** Opening Records to process block **

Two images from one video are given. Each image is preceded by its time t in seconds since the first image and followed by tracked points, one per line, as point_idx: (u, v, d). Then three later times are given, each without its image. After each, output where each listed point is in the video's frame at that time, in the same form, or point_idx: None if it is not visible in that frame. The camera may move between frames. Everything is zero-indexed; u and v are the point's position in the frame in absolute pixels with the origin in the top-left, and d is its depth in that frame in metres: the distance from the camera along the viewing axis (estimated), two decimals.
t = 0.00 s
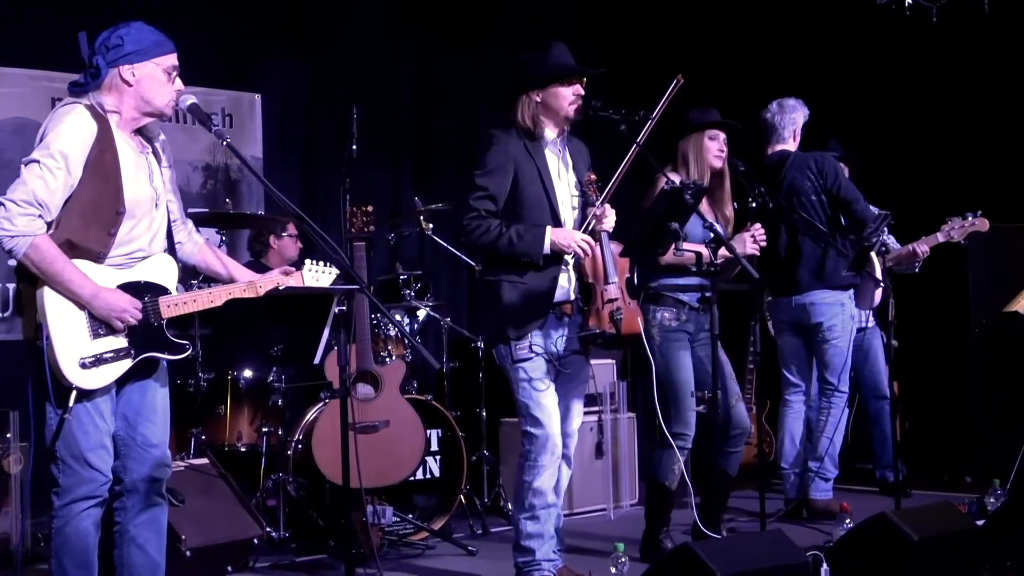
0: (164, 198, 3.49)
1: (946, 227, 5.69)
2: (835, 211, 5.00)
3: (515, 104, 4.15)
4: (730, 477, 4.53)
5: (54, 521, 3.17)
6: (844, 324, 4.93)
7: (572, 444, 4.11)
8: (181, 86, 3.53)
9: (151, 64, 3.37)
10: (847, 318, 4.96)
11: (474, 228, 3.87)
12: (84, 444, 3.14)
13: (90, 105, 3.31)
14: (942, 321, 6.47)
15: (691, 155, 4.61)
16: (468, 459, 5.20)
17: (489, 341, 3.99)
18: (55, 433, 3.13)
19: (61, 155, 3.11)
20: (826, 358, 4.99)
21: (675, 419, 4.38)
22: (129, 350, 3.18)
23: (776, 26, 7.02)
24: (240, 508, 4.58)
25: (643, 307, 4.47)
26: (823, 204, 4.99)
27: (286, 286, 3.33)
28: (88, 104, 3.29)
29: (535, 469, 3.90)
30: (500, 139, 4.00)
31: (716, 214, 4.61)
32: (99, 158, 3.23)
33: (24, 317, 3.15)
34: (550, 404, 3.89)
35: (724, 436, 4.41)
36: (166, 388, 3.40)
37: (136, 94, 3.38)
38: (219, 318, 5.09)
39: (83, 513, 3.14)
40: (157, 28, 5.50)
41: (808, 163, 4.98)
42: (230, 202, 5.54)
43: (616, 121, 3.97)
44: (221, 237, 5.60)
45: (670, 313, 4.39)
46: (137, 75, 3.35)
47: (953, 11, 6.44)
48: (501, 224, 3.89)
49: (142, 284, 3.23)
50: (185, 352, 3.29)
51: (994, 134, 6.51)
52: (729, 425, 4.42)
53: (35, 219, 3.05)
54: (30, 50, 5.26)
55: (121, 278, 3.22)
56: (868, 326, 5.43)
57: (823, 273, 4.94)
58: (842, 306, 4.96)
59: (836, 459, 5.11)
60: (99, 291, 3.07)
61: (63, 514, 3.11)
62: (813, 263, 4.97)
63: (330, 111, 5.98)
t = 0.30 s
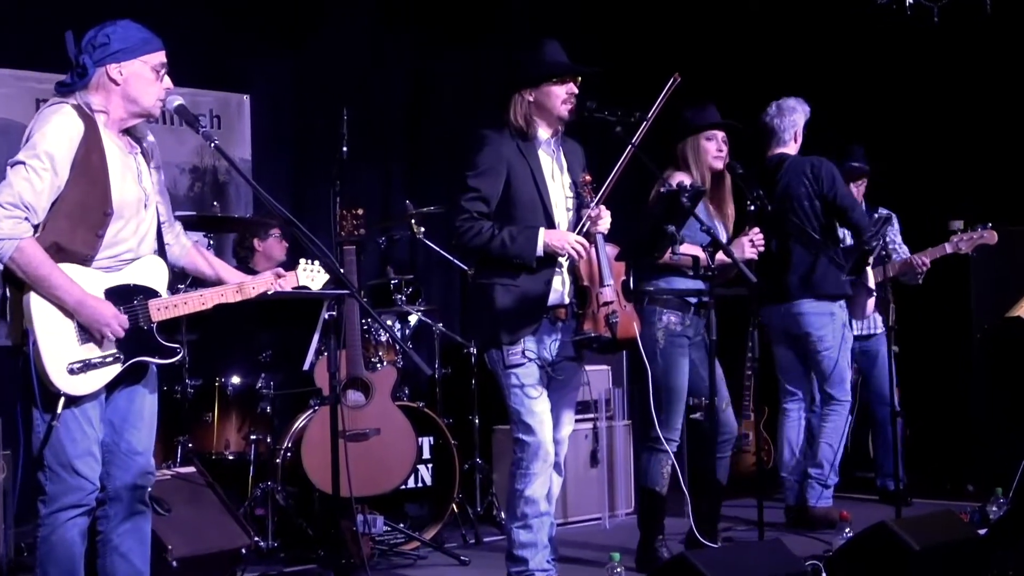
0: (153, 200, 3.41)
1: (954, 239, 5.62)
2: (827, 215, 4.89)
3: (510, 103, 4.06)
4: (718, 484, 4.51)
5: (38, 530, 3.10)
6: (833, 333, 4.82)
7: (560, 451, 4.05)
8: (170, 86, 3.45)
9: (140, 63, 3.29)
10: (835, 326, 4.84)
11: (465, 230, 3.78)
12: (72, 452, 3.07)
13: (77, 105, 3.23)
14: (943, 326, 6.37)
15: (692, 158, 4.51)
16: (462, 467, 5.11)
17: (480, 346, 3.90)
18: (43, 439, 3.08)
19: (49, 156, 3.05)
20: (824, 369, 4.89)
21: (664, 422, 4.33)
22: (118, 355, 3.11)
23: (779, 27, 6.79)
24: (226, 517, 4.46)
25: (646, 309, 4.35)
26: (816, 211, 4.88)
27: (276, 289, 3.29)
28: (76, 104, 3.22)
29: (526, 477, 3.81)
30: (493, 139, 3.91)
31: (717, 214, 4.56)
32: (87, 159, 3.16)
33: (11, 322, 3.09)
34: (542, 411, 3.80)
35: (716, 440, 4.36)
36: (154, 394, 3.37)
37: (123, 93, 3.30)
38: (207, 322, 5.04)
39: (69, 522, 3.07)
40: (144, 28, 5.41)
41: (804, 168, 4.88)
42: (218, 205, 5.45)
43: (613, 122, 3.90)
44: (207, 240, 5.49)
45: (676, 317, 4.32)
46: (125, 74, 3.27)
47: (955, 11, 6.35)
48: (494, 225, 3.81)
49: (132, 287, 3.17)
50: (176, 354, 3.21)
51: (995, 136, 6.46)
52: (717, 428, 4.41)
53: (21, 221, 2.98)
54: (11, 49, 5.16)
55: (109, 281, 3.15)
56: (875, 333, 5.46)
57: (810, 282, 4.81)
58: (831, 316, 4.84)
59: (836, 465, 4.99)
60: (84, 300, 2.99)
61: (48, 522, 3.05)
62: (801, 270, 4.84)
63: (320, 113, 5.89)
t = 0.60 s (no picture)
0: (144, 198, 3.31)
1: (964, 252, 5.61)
2: (820, 214, 4.71)
3: (506, 102, 3.96)
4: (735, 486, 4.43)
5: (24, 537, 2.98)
6: (834, 332, 4.66)
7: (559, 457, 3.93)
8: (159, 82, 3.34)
9: (126, 58, 3.18)
10: (838, 323, 4.69)
11: (457, 233, 3.68)
12: (61, 456, 2.96)
13: (63, 103, 3.13)
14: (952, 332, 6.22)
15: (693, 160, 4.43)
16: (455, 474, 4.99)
17: (474, 350, 3.82)
18: (33, 445, 2.98)
19: (33, 157, 2.95)
20: (823, 370, 4.72)
21: (663, 426, 4.19)
22: (112, 356, 3.05)
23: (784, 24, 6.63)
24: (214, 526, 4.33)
25: (645, 312, 4.28)
26: (812, 211, 4.73)
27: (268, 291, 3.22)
28: (61, 102, 3.12)
29: (521, 484, 3.68)
30: (487, 139, 3.81)
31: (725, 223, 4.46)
32: (73, 158, 3.06)
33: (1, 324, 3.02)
34: (538, 416, 3.69)
35: (730, 444, 4.30)
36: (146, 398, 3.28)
37: (110, 91, 3.19)
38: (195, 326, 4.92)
39: (57, 528, 2.95)
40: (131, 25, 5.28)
41: (806, 168, 4.73)
42: (205, 207, 5.33)
43: (610, 122, 3.80)
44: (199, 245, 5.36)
45: (675, 318, 4.23)
46: (111, 71, 3.16)
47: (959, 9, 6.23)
48: (487, 228, 3.70)
49: (123, 287, 3.09)
50: (171, 355, 3.15)
51: (1000, 134, 6.36)
52: (729, 429, 4.31)
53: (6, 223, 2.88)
54: None
55: (98, 283, 3.06)
56: (880, 337, 5.35)
57: (806, 286, 4.69)
58: (831, 315, 4.68)
59: (837, 468, 4.83)
60: (74, 301, 2.91)
61: (37, 528, 2.93)
62: (789, 261, 4.75)
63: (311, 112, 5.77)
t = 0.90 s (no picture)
0: (129, 201, 3.22)
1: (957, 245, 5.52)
2: (822, 227, 4.56)
3: (497, 101, 3.87)
4: (713, 508, 4.30)
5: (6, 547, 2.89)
6: (823, 337, 4.48)
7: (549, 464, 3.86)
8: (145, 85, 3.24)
9: (111, 61, 3.08)
10: (828, 327, 4.52)
11: (443, 234, 3.61)
12: (47, 464, 2.87)
13: (46, 108, 3.04)
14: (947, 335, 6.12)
15: (682, 161, 4.35)
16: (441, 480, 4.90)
17: (460, 355, 3.72)
18: (19, 453, 2.87)
19: (15, 163, 2.85)
20: (808, 375, 4.54)
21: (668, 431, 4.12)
22: (98, 364, 2.94)
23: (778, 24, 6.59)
24: (195, 534, 4.27)
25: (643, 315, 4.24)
26: (812, 220, 4.58)
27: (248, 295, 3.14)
28: (43, 106, 3.02)
29: (509, 490, 3.59)
30: (475, 139, 3.72)
31: (725, 221, 4.39)
32: (55, 163, 2.96)
33: None
34: (527, 421, 3.61)
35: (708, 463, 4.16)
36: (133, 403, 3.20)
37: (94, 94, 3.09)
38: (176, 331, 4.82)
39: (42, 539, 2.87)
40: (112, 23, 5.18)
41: (812, 175, 4.57)
42: (187, 208, 5.24)
43: (600, 123, 3.71)
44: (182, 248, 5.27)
45: (670, 323, 4.15)
46: (95, 74, 3.06)
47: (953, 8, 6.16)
48: (474, 229, 3.63)
49: (109, 292, 3.00)
50: (158, 361, 3.04)
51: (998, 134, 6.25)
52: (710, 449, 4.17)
53: None
54: None
55: (84, 288, 2.98)
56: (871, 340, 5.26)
57: (795, 294, 4.50)
58: (821, 320, 4.50)
59: (824, 482, 4.69)
60: (59, 308, 2.81)
61: (21, 539, 2.84)
62: (782, 266, 4.59)
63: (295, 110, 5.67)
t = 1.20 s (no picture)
0: (117, 202, 3.12)
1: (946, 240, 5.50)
2: (827, 232, 4.47)
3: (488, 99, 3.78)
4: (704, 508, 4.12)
5: None
6: (820, 337, 4.36)
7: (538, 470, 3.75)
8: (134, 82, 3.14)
9: (97, 59, 2.99)
10: (825, 329, 4.40)
11: (432, 232, 3.52)
12: (27, 468, 2.79)
13: (30, 105, 2.95)
14: (945, 334, 6.07)
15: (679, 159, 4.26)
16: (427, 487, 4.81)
17: (449, 357, 3.61)
18: None
19: None
20: (801, 377, 4.41)
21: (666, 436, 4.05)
22: (82, 366, 2.85)
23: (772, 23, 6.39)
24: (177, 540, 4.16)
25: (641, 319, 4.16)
26: (814, 217, 4.49)
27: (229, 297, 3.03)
28: (27, 103, 2.93)
29: (496, 496, 3.50)
30: (465, 136, 3.63)
31: (716, 217, 4.21)
32: (39, 161, 2.87)
33: None
34: (516, 426, 3.51)
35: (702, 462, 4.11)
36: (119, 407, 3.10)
37: (79, 92, 3.00)
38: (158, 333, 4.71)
39: (20, 545, 2.80)
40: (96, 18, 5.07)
41: (819, 173, 4.48)
42: (169, 207, 5.14)
43: (592, 121, 3.61)
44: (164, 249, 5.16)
45: (665, 323, 4.05)
46: (80, 72, 2.97)
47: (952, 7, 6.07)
48: (464, 228, 3.53)
49: (95, 294, 2.91)
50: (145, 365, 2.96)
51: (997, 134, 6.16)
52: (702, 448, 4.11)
53: None
54: None
55: (69, 288, 2.89)
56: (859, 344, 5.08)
57: (792, 291, 4.38)
58: (818, 319, 4.38)
59: (818, 488, 4.56)
60: (43, 304, 2.74)
61: None
62: (782, 261, 4.44)
63: (280, 106, 5.61)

** Closing Records to process block **

--- What to produce ---
Of the entries above, repeat exactly the lines between the line with "41: (808, 163, 4.98)" and the line with "58: (842, 306, 4.96)", inclusive, and no others.

--- Response area ---
41: (808, 163, 4.98)
42: (230, 202, 5.54)
43: (616, 121, 3.97)
44: (221, 237, 5.60)
45: (670, 313, 4.39)
46: (137, 75, 3.35)
47: (953, 11, 6.44)
48: (501, 224, 3.89)
49: (142, 284, 3.23)
50: (185, 352, 3.29)
51: (994, 134, 6.51)
52: (729, 425, 4.42)
53: (35, 219, 3.05)
54: (30, 50, 5.26)
55: (121, 278, 3.22)
56: (868, 326, 5.43)
57: (823, 273, 4.94)
58: (842, 306, 4.96)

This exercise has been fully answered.